Note: if you receive a warning message, the message will tell you how to fix the problem before proceeding. For example, this message indicates that I need to either update the file, or click File > Data Sets > Edit relationships and choose another option for when a value is found in one file but not the other.
To fix this particular problem, I will update the Relationship to Many to many and set Match dates that fall into the same to Week and then click OK.
The results are as follows:
Diagnostics button
- Use the Diagnostics button in the Data File Relationship window, if you want to be warned in advance of problems you should fix prior to matching the files.
Editing or viewing existing data file relationships
To see more detail about an existing relationship, go to File > Data Sets > Edit Relationships, select the relationship in the list, and then click Edit to view the Data Set Relationship details:
You can also remove an existing relationship by selecting it from the list and then clicking Delete.
Performing an analysis between variables in different files
Now that the files are linked, I can use variables from both files in the same table.

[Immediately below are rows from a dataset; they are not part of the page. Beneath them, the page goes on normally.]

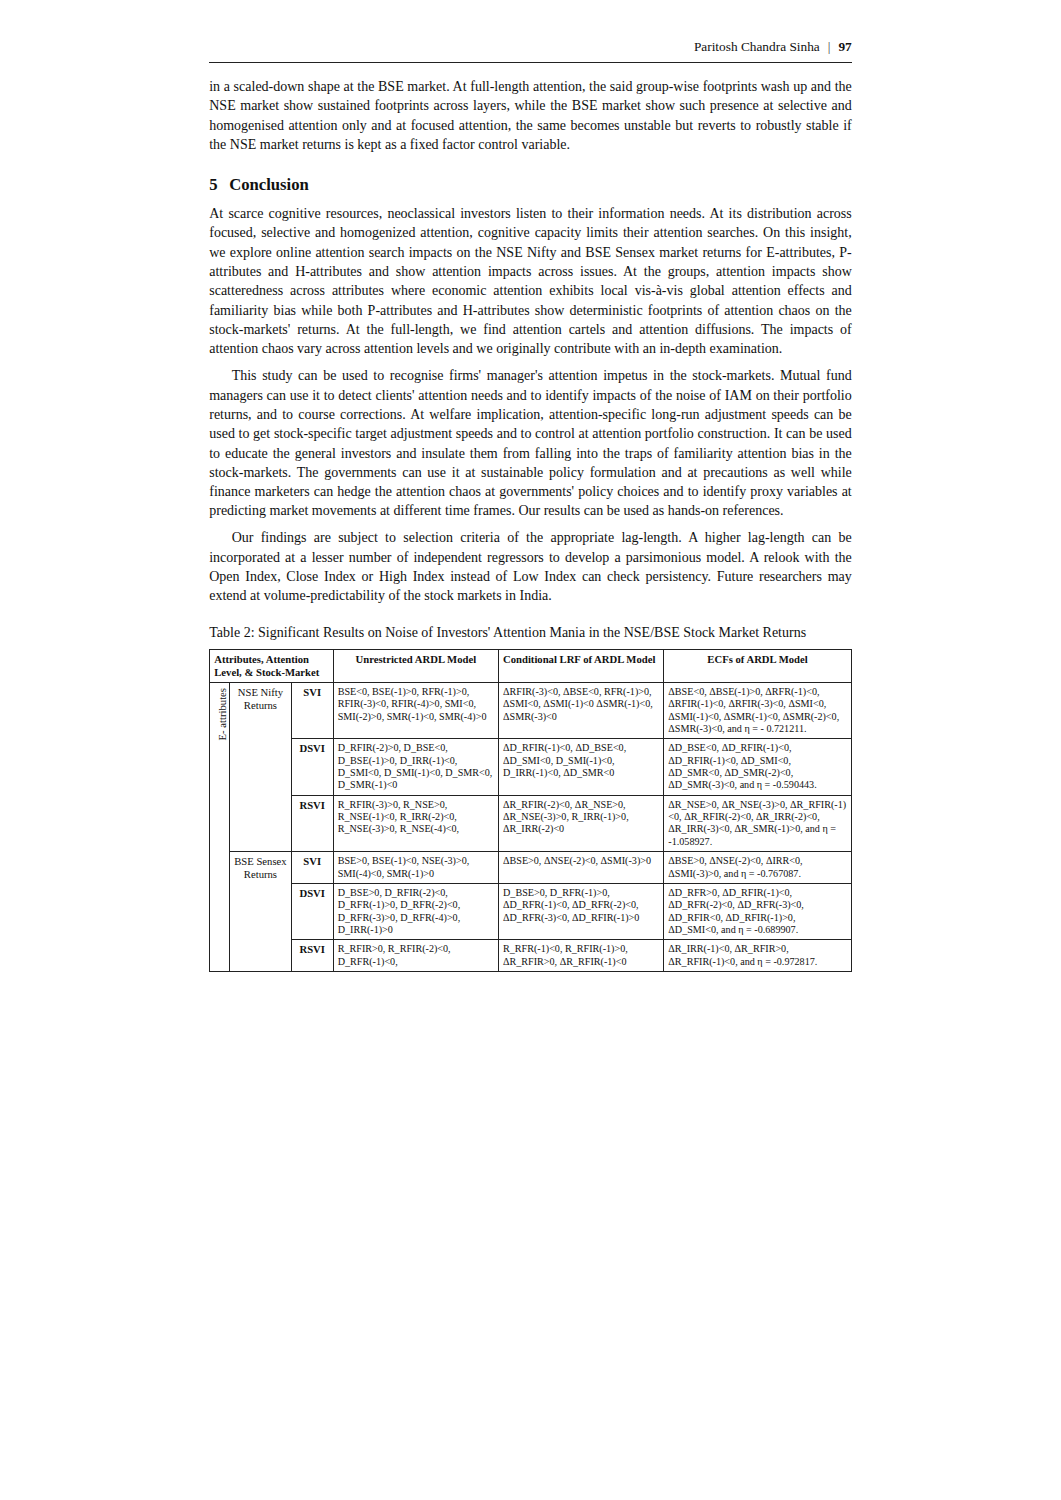Paritosh Chandra Sinha | 97
in a scaled-down shape at the BSE market. At full-length attention, the said group-wise footprints wash up and the NSE market show sustained footprints across layers, while the BSE market show such presence at selective and homogenised attention only and at focused attention, the same becomes unstable but reverts to robustly stable if the NSE market returns is kept as a fixed factor control variable.
5 Conclusion
At scarce cognitive resources, neoclassical investors listen to their information needs. At its distribution across focused, selective and homogenized attention, cognitive capacity limits their attention searches. On this insight, we explore online attention search impacts on the NSE Nifty and BSE Sensex market returns for E-attributes, P-attributes and H-attributes and show attention impacts across issues. At the groups, attention impacts show scatteredness across attributes where economic attention exhibits local vis-à-vis global attention effects and familiarity bias while both P-attributes and H-attributes show deterministic footprints of attention chaos on the stock-markets' returns. At the full-length, we find attention cartels and attention diffusions. The impacts of attention chaos vary across attention levels and we originally contribute with an in-depth examination.
This study can be used to recognise firms' manager's attention impetus in the stock-markets. Mutual fund managers can use it to detect clients' attention needs and to identify impacts of the noise of IAM on their portfolio returns, and to course corrections. At welfare implication, attention-specific long-run adjustment speeds can be used to get stock-specific target adjustment speeds and to control at attention portfolio construction. It can be used to educate the general investors and insulate them from falling into the traps of familiarity attention bias in the stock-markets. The governments can use it at sustainable policy formulation and at precautions as well while finance marketers can hedge the attention chaos at governments' policy choices and to identify proxy variables at predicting market movements at different time frames. Our results can be used as hands-on references.
Our findings are subject to selection criteria of the appropriate lag-length. A higher lag-length can be incorporated at a lesser number of independent regressors to develop a parsimonious model. A relook with the Open Index, Close Index or High Index instead of Low Index can check persistency. Future researchers may extend at volume-predictability of the stock markets in India.
Table 2: Significant Results on Noise of Investors' Attention Mania in the NSE/BSE Stock Market Returns
| Attributes, Attention Level, & Stock-Market | Unrestricted ARDL Model | Conditional LRF of ARDL Model | ECFs of ARDL Model |
| --- | --- | --- | --- |
| E- attributes | NSE Nifty Returns | SVI | BSE<0, BSE(-1)>0, RFR(-1)>0, RFIR(-3)<0, RFIR(-4)>0, SMI<0, SMI(-2)>0, SMR(-1)<0, SMR(-4)>0 | ΔRFIR(-3)<0, ΔBSE<0, RFR(-1)>0, ΔSMI<0, ΔSMI(-1)<0 ΔSMR(-1)<0, ΔSMR(-3)<0 | ΔBSE<0, ΔBSE(-1)>0, ΔRFR(-1)<0, ΔRFIR(-1)<0, ΔRFIR(-3)<0, ΔSMI<0, ΔSMI(-1)<0, ΔSMR(-1)<0, ΔSMR(-2)<0, ΔSMR(-3)<0, and η = - 0.721211. |
| DSVI | D_RFIR(-2)>0, D_BSE<0, D_BSE(-1)>0, D_IRR(-1)<0, D_SMI<0, D_SMI(-1)<0, D_SMR<0, D_SMR(-1)<0 | ΔD_RFIR(-1)<0, ΔD_BSE<0, ΔD_SMI<0, D_SMI(-1)<0, D_IRR(-1)<0, ΔD_SMR<0 | ΔD_BSE<0, ΔD_RFIR(-1)<0, ΔD_RFIR(-1)<0, ΔD_SMI<0, ΔD_SMR<0, ΔD_SMR(-2)<0, ΔD_SMR(-3)<0, and η = -0.590443. |
| RSVI | R_RFIR(-3)>0, R_NSE>0, R_NSE(-1)<0, R_IRR(-2)<0, R_NSE(-3)>0, R_NSE(-4)<0, | ΔR_RFIR(-2)<0, ΔR_NSE>0, ΔR_NSE(-3)>0, R_IRR(-1)>0, ΔR_IRR(-2)<0 | ΔR_NSE>0, ΔR_NSE(-3)>0, ΔR_RFIR(-1)<0, ΔR_RFIR(-2)<0, ΔR_IRR(-2)<0, ΔR_IRR(-3)<0, ΔR_SMR(-1)>0, and η = -1.058927. |
| BSE Sensex Returns | SVI | BSE>0, BSE(-1)<0, NSE(-3)>0, SMI(-4)<0, SMR(-1)>0 | ΔBSE>0, ΔNSE(-2)<0, ΔSMI(-3)>0 | ΔBSE>0, ΔNSE(-2)<0, ΔIRR<0, ΔSMI(-3)>0, and η = -0.767087. |
| DSVI | D_BSE>0, D_RFIR(-2)<0, D_RFR(-1)>0, D_RFR(-2)<0, D_RFR(-3)>0, D_RFR(-4)>0, D_IRR(-1)>0 | D_BSE>0, D_RFR(-1)>0, ΔD_RFR(-1)<0, ΔD_RFR(-2)<0, ΔD_RFR(-3)<0, ΔD_RFIR(-1)>0 | ΔD_RFR>0, ΔD_RFIR(-1)<0, ΔD_RFR(-2)<0, ΔD_RFR(-3)<0, ΔD_RFIR<0, ΔD_RFIR(-1)>0, ΔD_SMI<0, and η = -0.689907. |
| RSVI | R_RFIR>0, R_RFIR(-2)<0, D_RFR(-1)<0, | R_RFR(-1)<0, R_RFIR(-1)>0, ΔR_RFIR>0, ΔR_RFIR(-1)<0 | ΔR_IRR(-1)<0, ΔR_RFIR>0, ΔR_RFIR(-1)<0, and η = -0.972817. |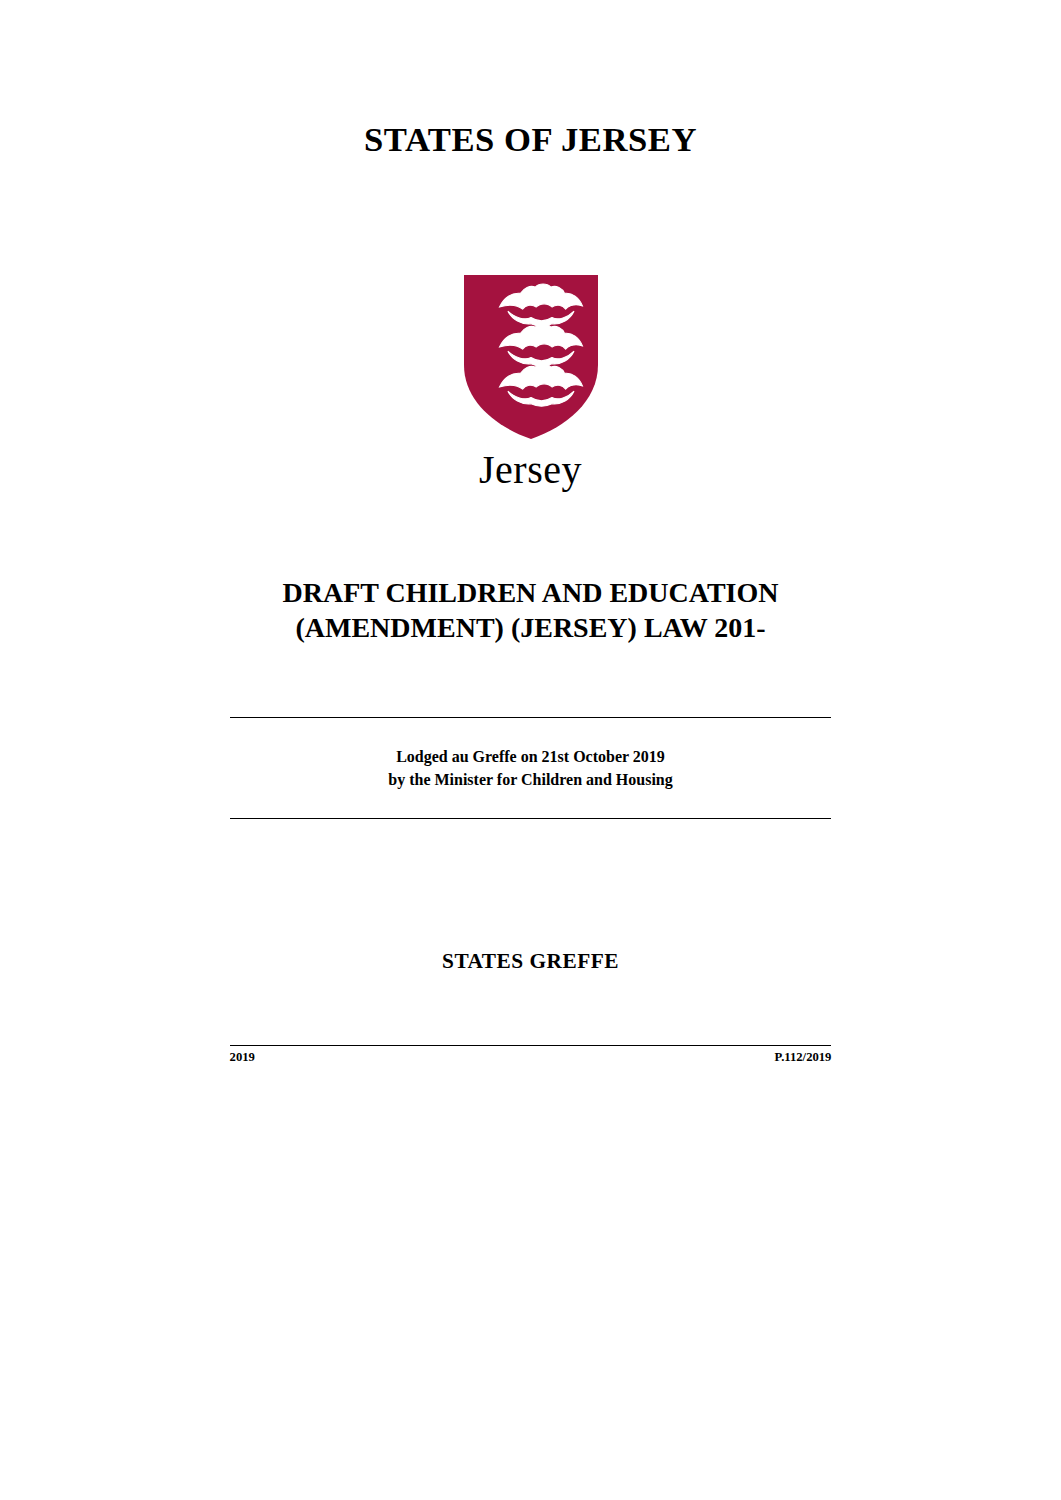STATES OF JERSEY
Jersey
DRAFT CHILDREN AND EDUCATION
(AMENDMENT) (JERSEY) LAW 201-
Lodged au Greffe on 21st October 2019
by the Minister for Children and Housing
STATES GREFFE
2019 P.112/2019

In this example, the Brand Awareness variable comes from the Awareness file, and the Week variable comes from the Ad Spend file.
Using Weights and Filters
When you have two data files with no relationship between them, Q expects the filter or weight variable to have identical names/labels and will allow users to choose a filter and it automatically works out which data set’s filter to use.
However, if you have a data file relationship, Q expects the weight/filter to only appear in one of the files. This is because if they appear in both, you end up with unresolvable logical problems.
If you wish to filter the table, and the relationship is Many-to-many, there must be a filter variable with the same Name and Label in both data files. See How to Create Variables Across Data Files Using JavaScript.
Charting a Time Series With Multiple Data Sources
Once you have a project with two data files, you have the ability to chart a time series that shows data from both data files.
The following prerequisites must be met:
- There must be a Date question in both data files with:
- The same Variable Name
- The same Question Name
- The same Question Type (Date)
- If you wish to filter the Time Series chart, there must be a variable with the same Name and Label in both data files. The
tag must be turned on.
- If you wish to weight the Time Series chart, there must be a variable with the same Name and Label in both data files. The
tag must be turned on.
With the above prerequisites met, you may create a Time Series chart with multiple data sources by following these steps:
- Click Create > Charts > Visualization > Time Series > Time Series with Dynamic Window.
- From the object inspector, go to Inputs > DATA SOURCE, and select the type of data source you wish to use to create the Time Series Graph.
- If you wish to use an existing table go to Output and select the desired table from the drop-down menu.
- If you wish to use variables go to Variables and first select the Date/Time structured variable, followed by the Numeric variable. Alternatively, you can drag and drop the variables from the Data Sets tree into the menu itself.
- To input the data manually, select Paste or type table. A new dialog box window will open where you can paste or type in your data. Note that the table must meet the requirements as described above.